ALLAH Teâlâ’nın rızasını kazanmak niyetiyle, karşılıksız olarak fakir ve muhtaçlara yardım etmek, iyilik ve ihsanda bulunmak da Müslümanın önemli vazifelerinden biridir. Zaruret derecesinde muhtaç kimseye yardım etmek, dinimizde farz kabul edilmiştir. Ancak, bu iki ibadetin birbirinin alternatifi olarak sunulabileceği anlamına gelmez.
Din, felsefi bir doktrin değildir. İbadetlerin eda edilişini ve sahih olma şartlarını ortadan kaldırarak indi, keyfi ve nefsani istekler doğrultusunda değişiklikler yapılamaz.

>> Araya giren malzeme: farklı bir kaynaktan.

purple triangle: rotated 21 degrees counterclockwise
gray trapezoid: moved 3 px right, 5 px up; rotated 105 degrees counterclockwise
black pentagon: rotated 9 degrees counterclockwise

Toplum fertlerinin, 15 asırdır esasta doğru olarak yerine getirdikleri kurban ibadetinin, biçim ve mahiyetçe değişikliğini talep etmek, insanımızı gereksiz yere rahatsız etmekten ve dini hayatımızı krize sürükleme riski ile karşı karşıya getirmekten başka bir işe yaramayacaktır. İslâm Dini’ndeki kurban ibadetini, ilkel dinlerdeki anlayışlarla ve uygulamalarla karıştırmak büyük bir yanlışlıktır.